╭─ Records supplied
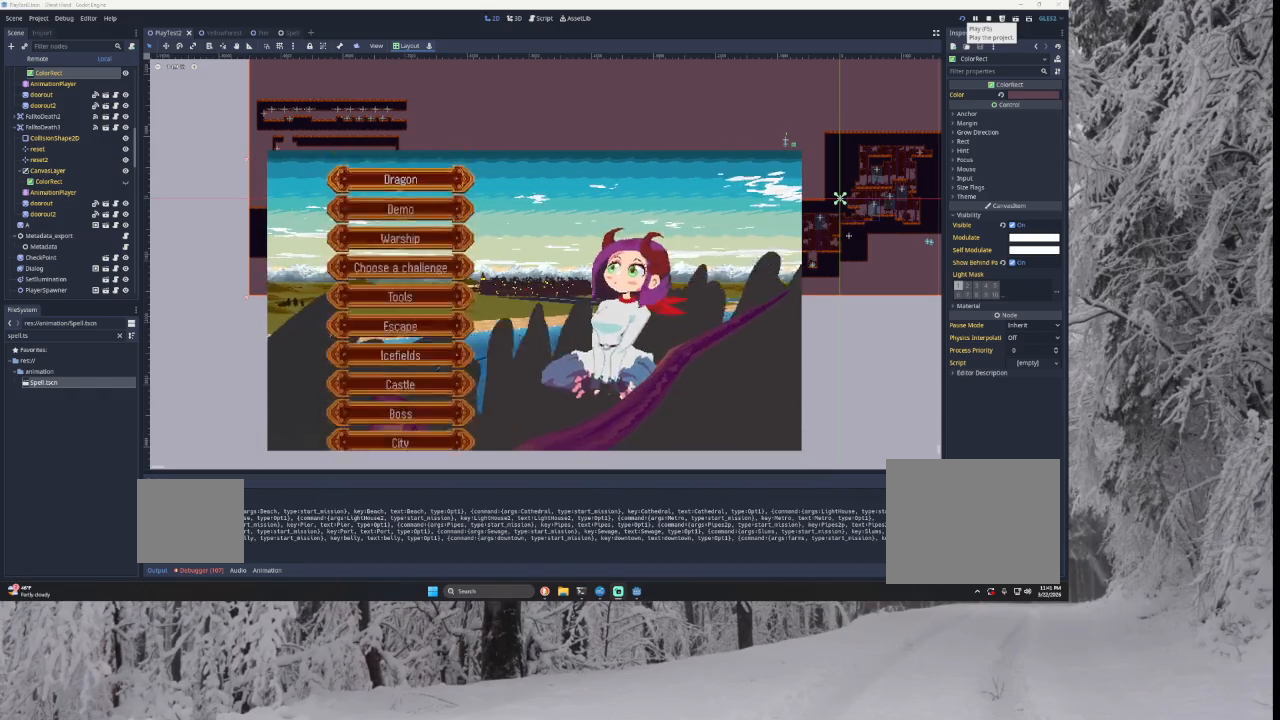
{"buttons": [], "left_stick": "center", "right_stick": "center", "events": [[100, "CIRCLE", "up"], [333, "left_stick", "up"], [433, "left_stick", "center"]]}
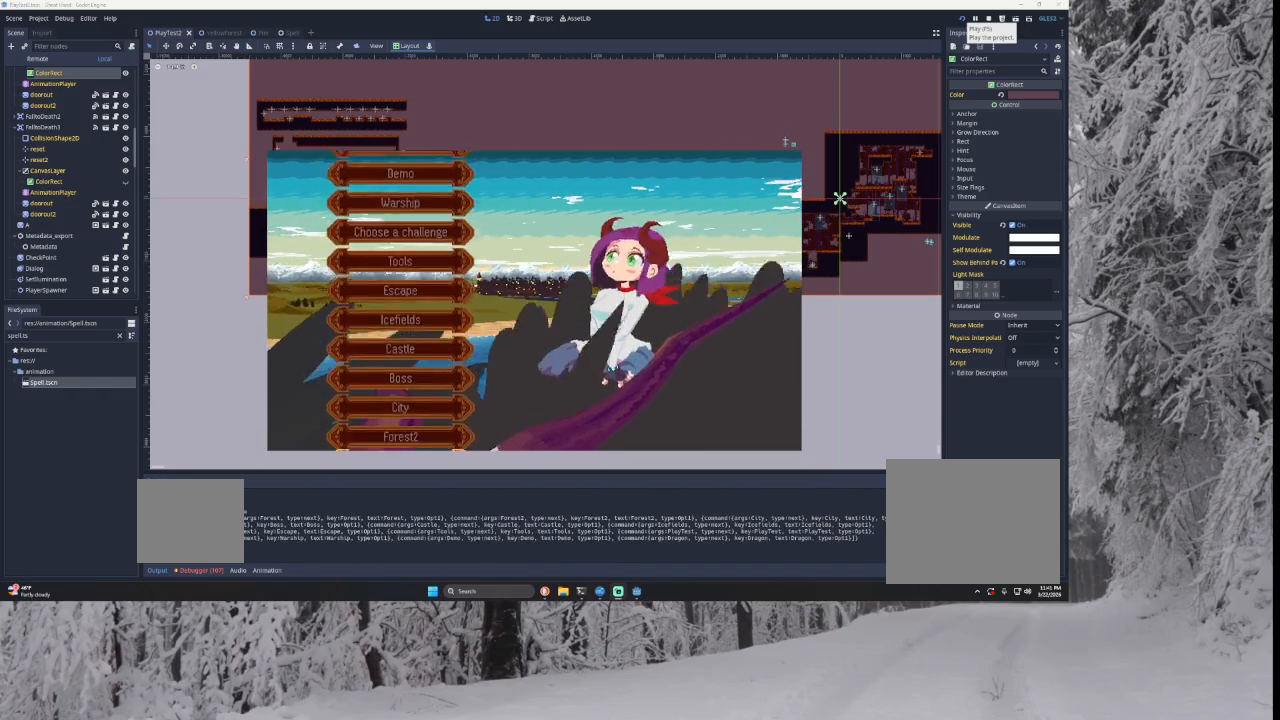
{"buttons": ["SQUARE"], "left_stick": "center", "right_stick": "center", "events": [[33, "left_stick", "up"], [100, "left_stick", "center"], [200, "left_stick", "up"], [300, "left_stick", "center"], [367, "left_stick", "up"], [467, "left_stick", "center"], [500, "SQUARE", "down"]]}
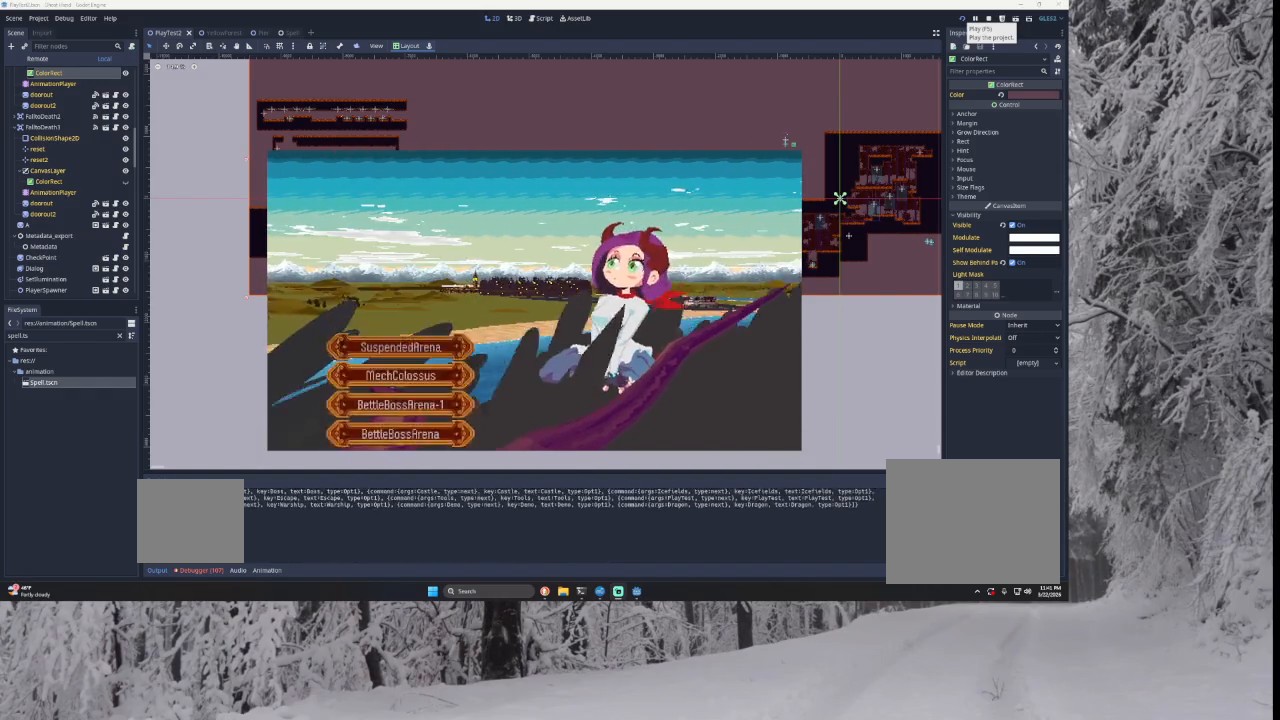
{"buttons": [], "left_stick": "center", "right_stick": "center", "events": [[100, "SQUARE", "up"], [167, "left_stick", "up"], [267, "left_stick", "center"], [333, "left_stick", "up"], [500, "left_stick", "center"]]}
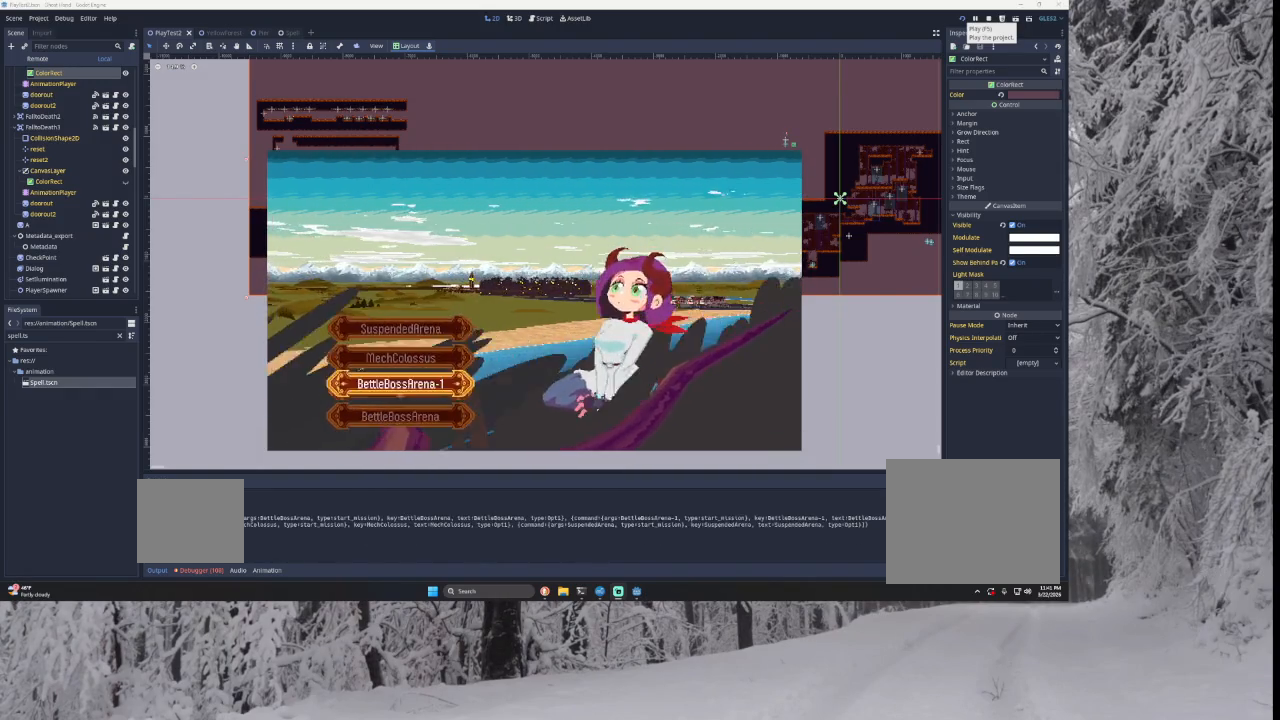
{"buttons": [], "left_stick": "center", "right_stick": "center", "events": [[200, "left_stick", "down"], [367, "SQUARE", "down"], [367, "left_stick", "center"], [467, "SQUARE", "up"]]}
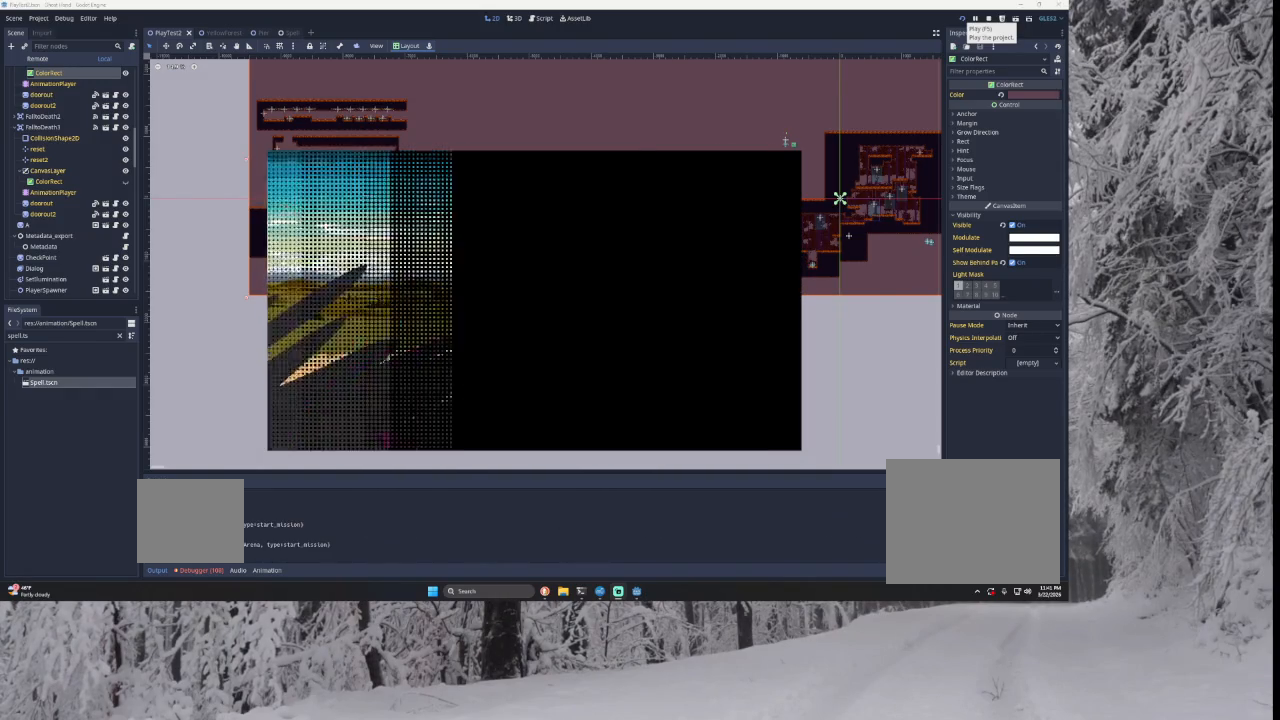
{"buttons": [], "left_stick": "center", "right_stick": "center", "events": []}
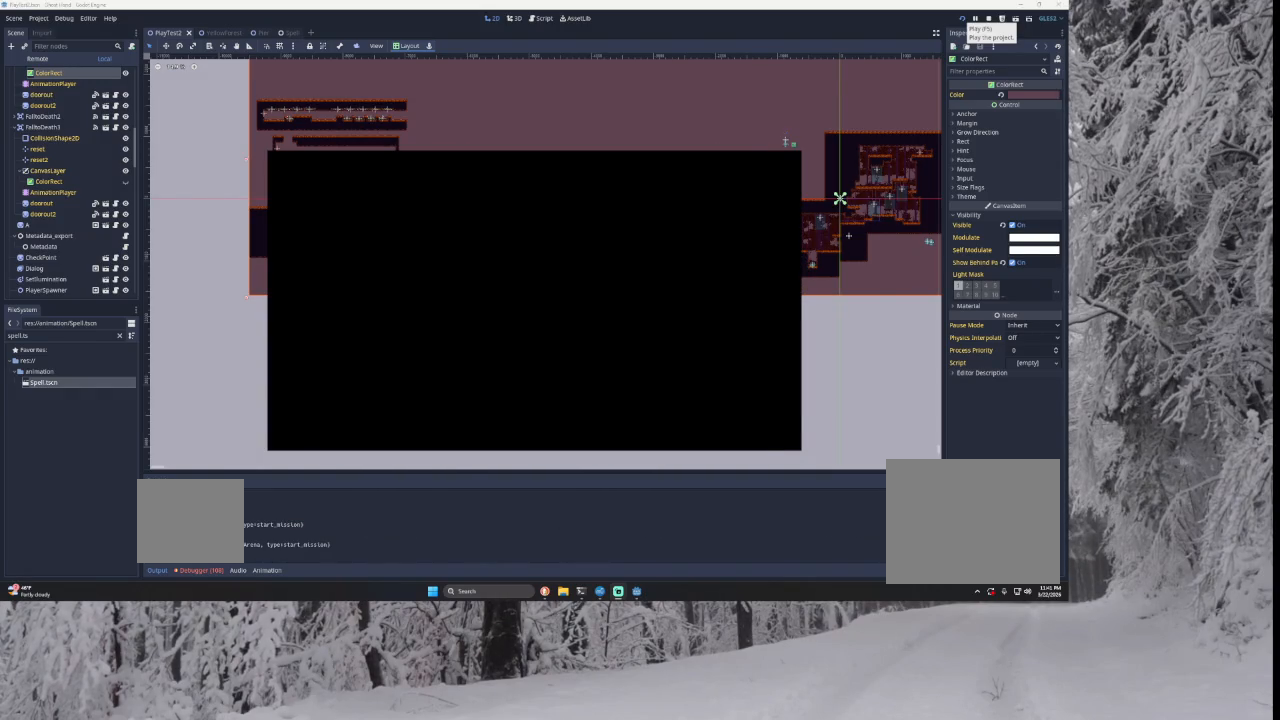
{"buttons": [], "left_stick": "center", "right_stick": "center", "events": []}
╰─
> _What the exercise asks_
An exact, word-for-word copy of the records is expected, with no pictures in it.

> _Answer to the exercise_
{"buttons": [], "left_stick": "center", "right_stick": "center", "events": [[100, "CIRCLE", "up"], [333, "left_stick", "up"], [433, "left_stick", "center"]]}
{"buttons": ["SQUARE"], "left_stick": "center", "right_stick": "center", "events": [[33, "left_stick", "up"], [100, "left_stick", "center"], [200, "left_stick", "up"], [300, "left_stick", "center"], [367, "left_stick", "up"], [467, "left_stick", "center"], [500, "SQUARE", "down"]]}
{"buttons": [], "left_stick": "center", "right_stick": "center", "events": [[100, "SQUARE", "up"], [167, "left_stick", "up"], [267, "left_stick", "center"], [333, "left_stick", "up"], [500, "left_stick", "center"]]}
{"buttons": [], "left_stick": "center", "right_stick": "center", "events": [[200, "left_stick", "down"], [367, "SQUARE", "down"], [367, "left_stick", "center"], [467, "SQUARE", "up"]]}
{"buttons": [], "left_stick": "center", "right_stick": "center", "events": []}
{"buttons": [], "left_stick": "center", "right_stick": "center", "events": []}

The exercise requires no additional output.